Restate word for word all of the lines below, with each image left out.
- - - - - - -
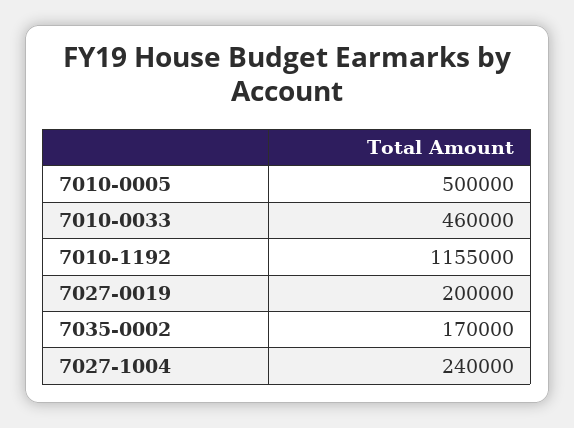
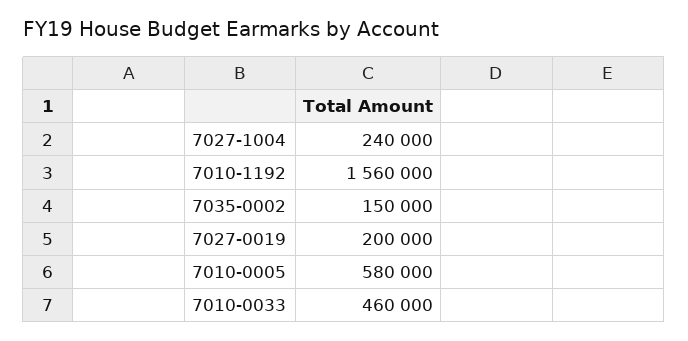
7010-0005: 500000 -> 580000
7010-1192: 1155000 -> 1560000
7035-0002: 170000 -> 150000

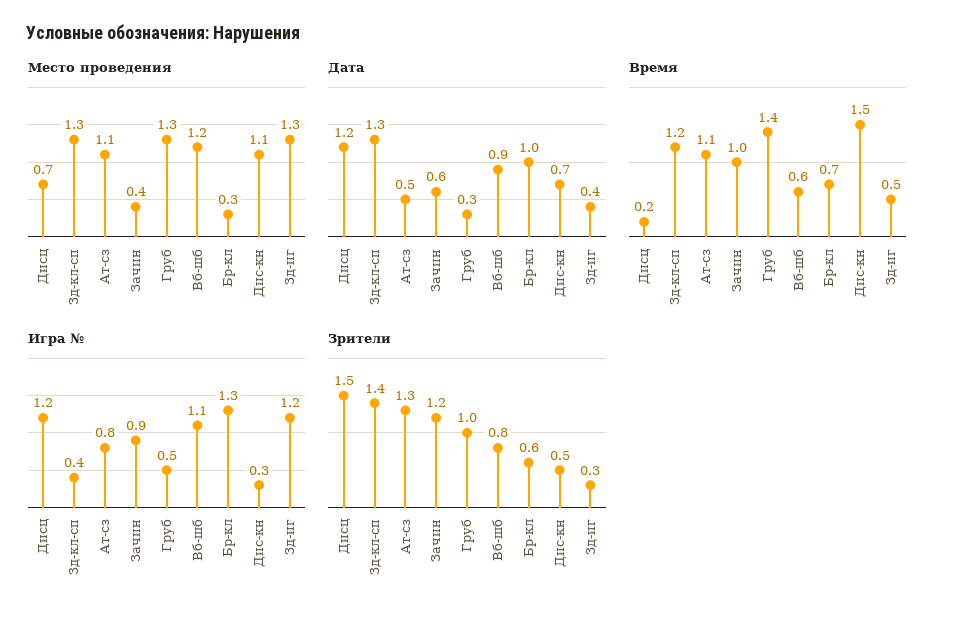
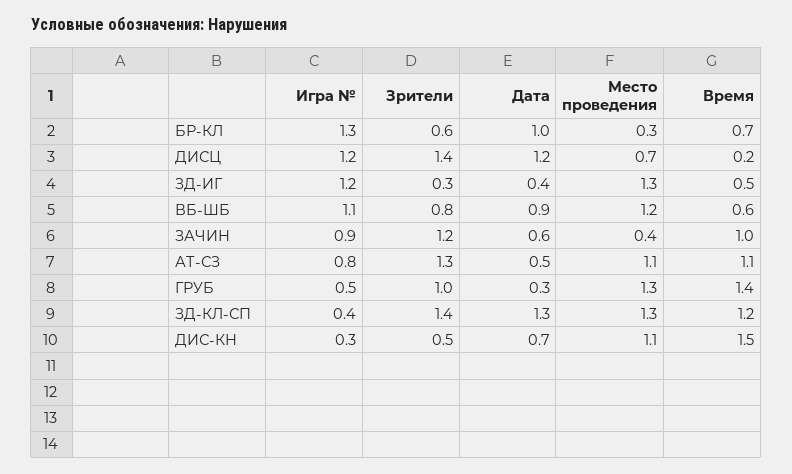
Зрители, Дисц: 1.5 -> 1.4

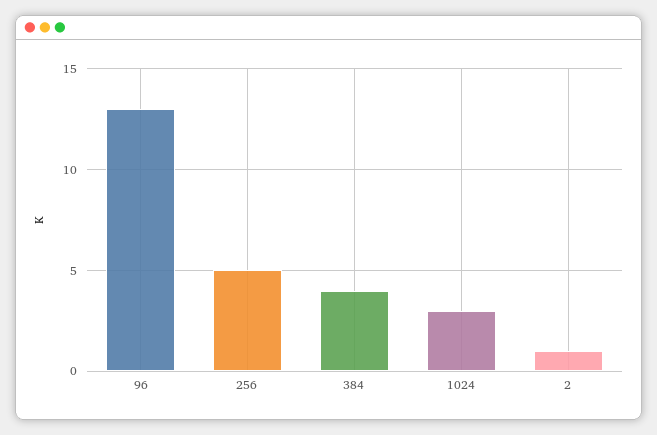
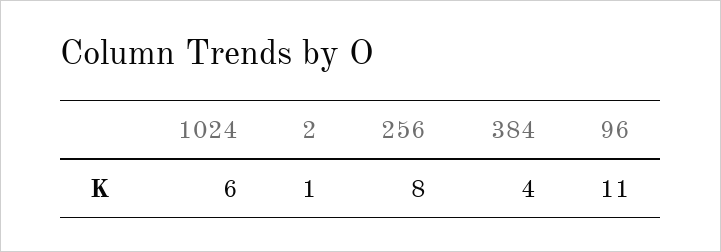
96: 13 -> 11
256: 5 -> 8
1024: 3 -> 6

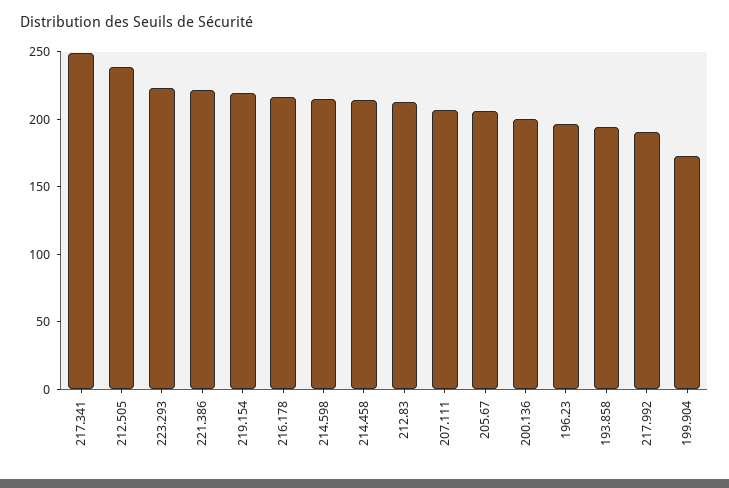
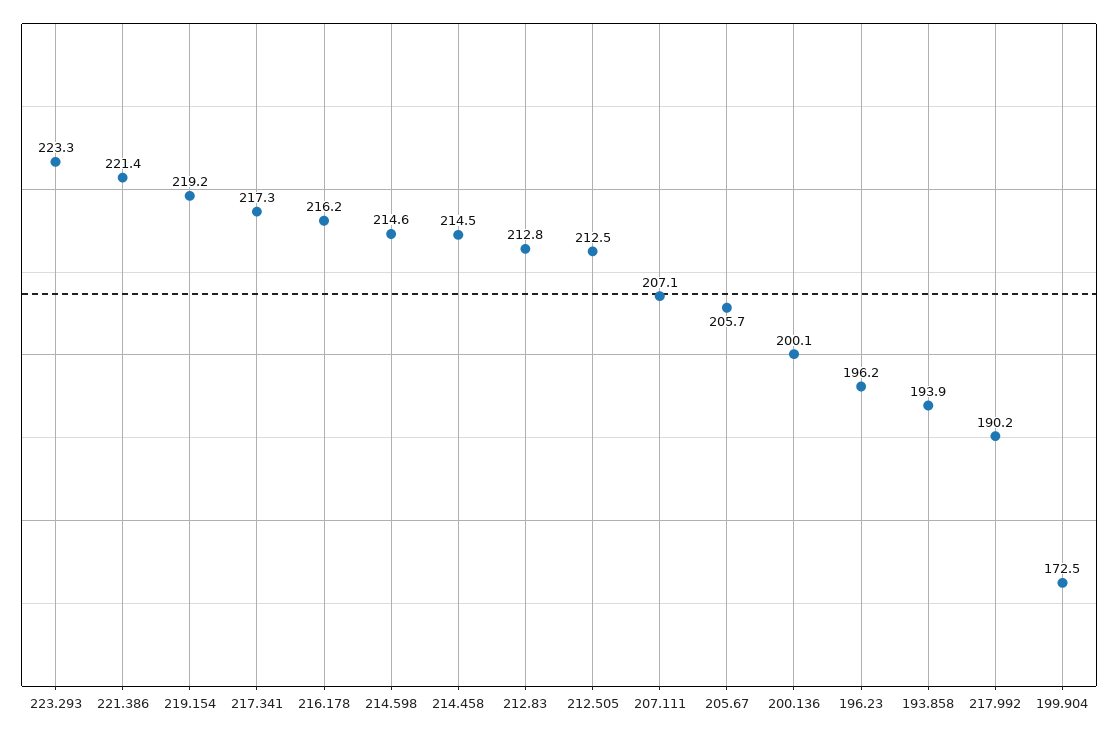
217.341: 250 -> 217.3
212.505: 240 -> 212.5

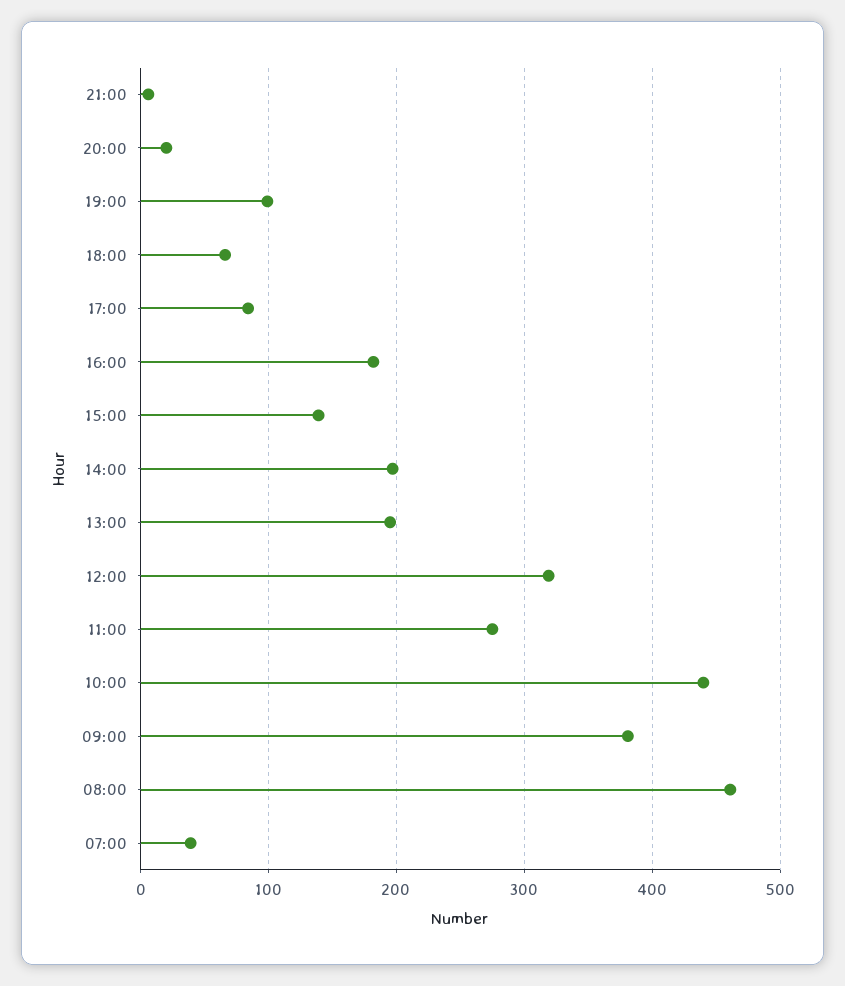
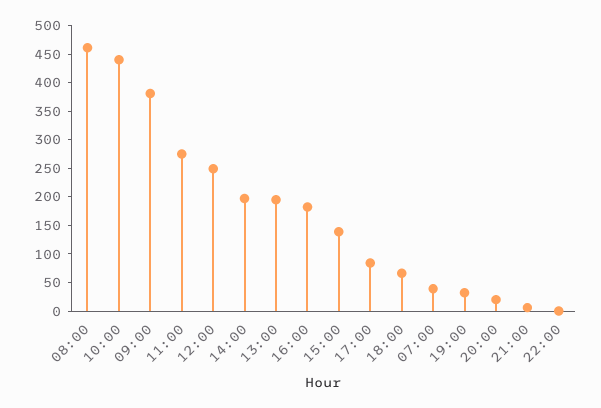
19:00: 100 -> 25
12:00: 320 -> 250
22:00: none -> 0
- - - - - - -
TASK RESULT:
7010-0005: 500000 -> 580000
7010-1192: 1155000 -> 1560000
7035-0002: 170000 -> 150000

Зрители, Дисц: 1.5 -> 1.4

96: 13 -> 11
256: 5 -> 8
1024: 3 -> 6

217.341: 250 -> 217.3
212.505: 240 -> 212.5

19:00: 100 -> 25
12:00: 320 -> 250
22:00: none -> 0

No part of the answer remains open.